Além do mapa da cidade, há nove curtos roteiros que organizam ou propõem os devaneios urbanos, como “Da Batalha a São Bento”, “Das Flores à Ribeira”, “Da Praça de Carlos Alberto a Cedofeita”, sem esquecer obviamente “A Baixa, à volta do Bolhão” e “Do lado dos Clérigos, o ex-líbris do Porto”, mas também “Do lado oriental” e “Junto ao mar, na Foz”, onde são apresentados o Chalé Suisso e a Mercearia Augusto da Foz.
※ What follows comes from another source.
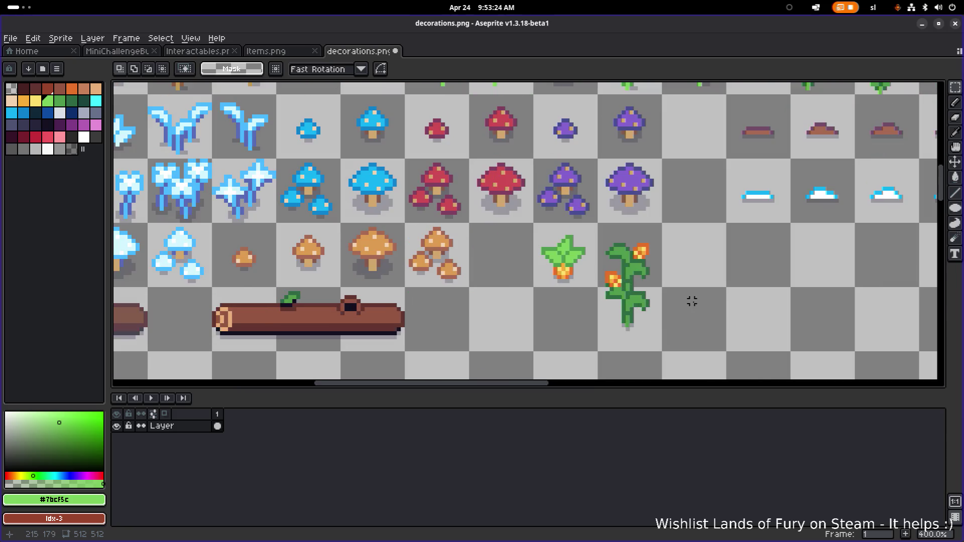
scroll(688, 301, up, 1)
drag(748, 305, 696, 299)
Esta organização geográfica permitiu a Isabel Gomes contextualizar o surgimento destas lojas de outrora e de agora no próprio desenvolvimento da cidade, e referir-se a outro comércio de referência, como a Casa Oriental, junto à Torre dos Clérigos, ou os grandes Armazéns Cunhas, mais adiante, com o extraordinário pavão verde em alto-relevo no topo da sua extensa fachada art déco (p. 275), embora se possa fazer notar que se esqueceu, por exemplo, da Farmácia dos Clérigos, na homónima rua, porta 36, obra de Francisco Keil Amaral e o primeiro edifício em betão armado na cidade do Porto, da Camisaria Cunha, belo exemplar art déco na Rua 31 de Janeiro, 24, ou da Estácio, que Helder Pacheco um dia classificou como “verdadeira Lello e Majestic das Farmácias”.
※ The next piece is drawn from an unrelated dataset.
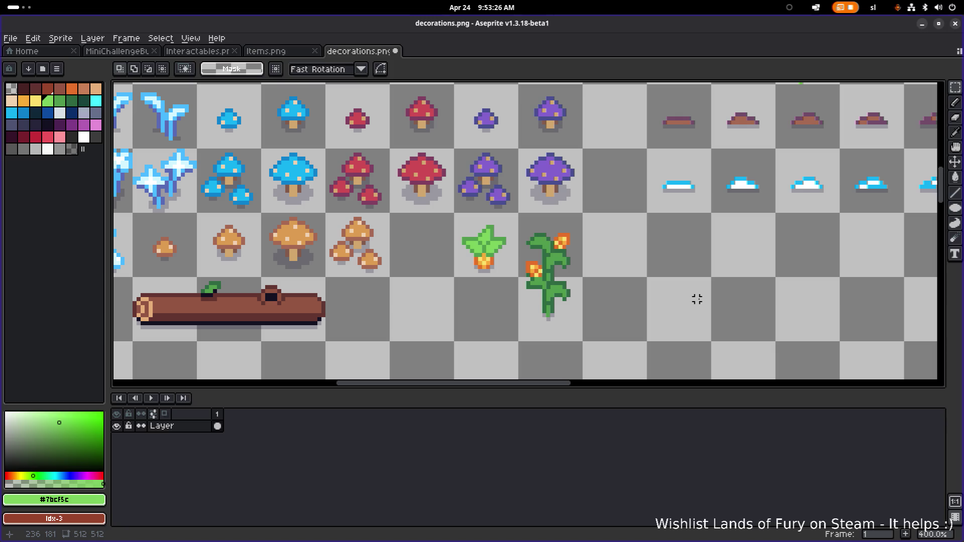
key(ctrl+z)
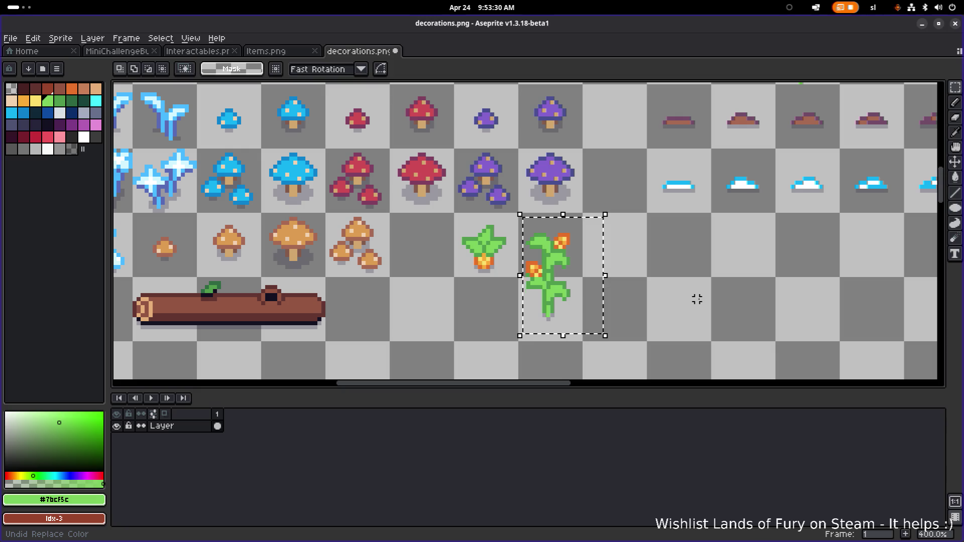
key(ctrl+y)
A valorização do comércio antigo numa cidade, que este livro tão bem substancia e representa, tem hoje desafios enormes — gentrificação, concentração comercial e abandono da vocação por herdeiros —, que também passam pela sustentabilidade que lhe possa ser dada por velhos e novos clientes, que nos dias de amanhã queiram ser mais do que os lacrimejantes contestatários tardios de factos consumados, ainda que bastante previsíveis. Colocar o ónus desse resgate e desse conservadorismo diante de cada um é a boa maneira de testar a personalidade ou o carisma duma cidade, que é muito mais do que pode, quer e vale quem a governe num determinado momento, ainda que tal não seja de somenos, como Catarina Portas disse há dias, preto no branco, sobre Fernando Medina autarca de Lisboa. E nesse sentido, o Porto parece estar duplamente mais preparado para o que der e vier. Mas a ver vamos, claro.